In foreign affairs Adams demonstrated a true genius, favoring a measured policy that eschewed foreign entanglements and missionary zeal but advocated a strong military to protect the fledgling nation from the predations of European powers. As secretary of state under President James Monroe, he deftly negotiated a treaty with Spain that ceded Florida to the United States and relinquished to America any lingering Spanish claims to lands north of latitude 42 degrees. In exchange, Spain got clear title to Texas and lands south of the 42-degree boundary. This accomplishment, he confessed to his diary, induced in him a rare feeling of “involuntary exultation.” He also conceived the audacious diplomatic warning that became known as the Monroe Doctrine.

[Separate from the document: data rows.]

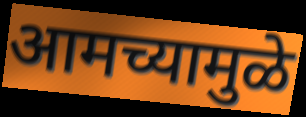
आमच्यामुळे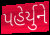
પહેર્યુને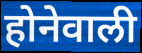
होनेवाली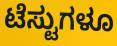
ಟೆಸ್ಟುಗಳೂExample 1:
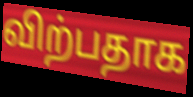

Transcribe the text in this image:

விற்பதாக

In domestic matters he fully embraced the philosophy that became the bedrock of Henry Clay’s Whig Party — a strong central government dedicated to federal public works like roads, canals and dams; a national bank to serve as repository for federal monies; sale of federal lands in the West and South at high prices to pay for the federal government’s expansive programs; tariff levels designed to protect domestic manufacturers; a governmental commitment to the “moral, political and intellectual improvement” of American citizens. He also became one of the country’s most formidable moral critics of slavery — “the acutest, the astutest, the archest enemy of Southern slavery that ever existed,” as one fierce opponent described him. Ralph Waldo Emerson speculated that he “must have sulfuric acid in his tea.”

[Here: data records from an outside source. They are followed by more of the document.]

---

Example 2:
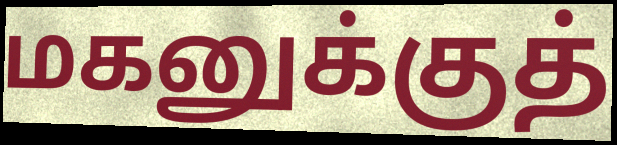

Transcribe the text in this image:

மகனுக்குத்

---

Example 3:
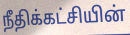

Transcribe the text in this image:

நீதிக்கட்சியின்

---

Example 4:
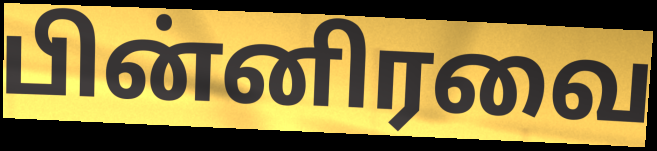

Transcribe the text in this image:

பின்னிரவை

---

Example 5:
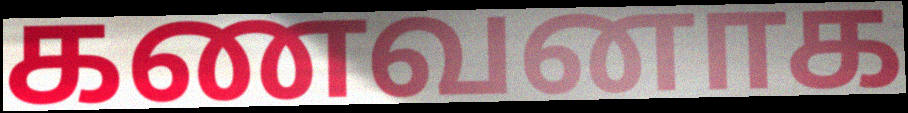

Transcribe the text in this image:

கணவனாக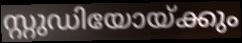
സ്റ്റുഡിയോയ്ക്കും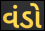
વંડોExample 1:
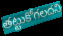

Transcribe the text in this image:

తట్టుకోగలదని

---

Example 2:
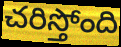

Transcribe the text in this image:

చరిస్తోంది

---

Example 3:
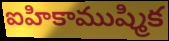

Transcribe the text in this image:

ఐహికాముష్మిక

In all of this he collided with Jackson’s populist Democratic Party, opposed to the Whigs’ expansion of federal power and supportive of low tariff rates and land sales at affordable prices so ordinary folk could flock to the hinterlands and build up America from below. Adams, in his sanctimonious way, came to detest the Jacksonians with a seething passion that clouded his ability to appreciate the inevitable and probably healthy tension between these two fundamental outlooks. Further, he injected his moralistic fervor into these debates by concluding, to the point of distortion, that just about every position embraced by his adversaries was actually driven by the slavery issue.

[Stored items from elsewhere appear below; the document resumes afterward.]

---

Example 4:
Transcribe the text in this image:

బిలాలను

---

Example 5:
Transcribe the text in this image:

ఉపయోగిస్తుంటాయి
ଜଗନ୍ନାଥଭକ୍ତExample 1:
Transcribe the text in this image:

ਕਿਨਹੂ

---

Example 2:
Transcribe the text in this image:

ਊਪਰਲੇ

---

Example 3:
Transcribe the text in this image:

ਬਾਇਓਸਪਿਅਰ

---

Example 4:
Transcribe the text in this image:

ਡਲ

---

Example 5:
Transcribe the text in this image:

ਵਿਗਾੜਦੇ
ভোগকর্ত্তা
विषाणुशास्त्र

Kaplan subscribes to this view and thus succumbs to Adams’s perception of his adversaries as agents of villainy. His rendition of Jackson, for example — as a crude and mindless stooge of the Slave Power — bears little resemblance to the man portrayed in the more balanced biographies of Jon Meacham, H. W. Brands and Robert V. Remini. And Kaplan’s often one-sided political interpretations deprive his narrative of the richness of that era’s history.
Nevertheless, this is a valuable book about an important American figure whose persistent high dudgeon may have lessened his capacity to play the conventional political game of his time but ultimately rendered him a formidable personage of American political philosophy. “He was a warrior, but rarely a happy one,” Kaplan writes. He adds that “his days of strife and sorrow had been many. But the strife had been on behalf of deeply held ideals about his own and his nation’s moral life, about justice and the American future.”

JOHN QUINCY ADAMS

American Visionary

By Fred Kaplan
Illustrated. 652 pp. Harper. $29.99.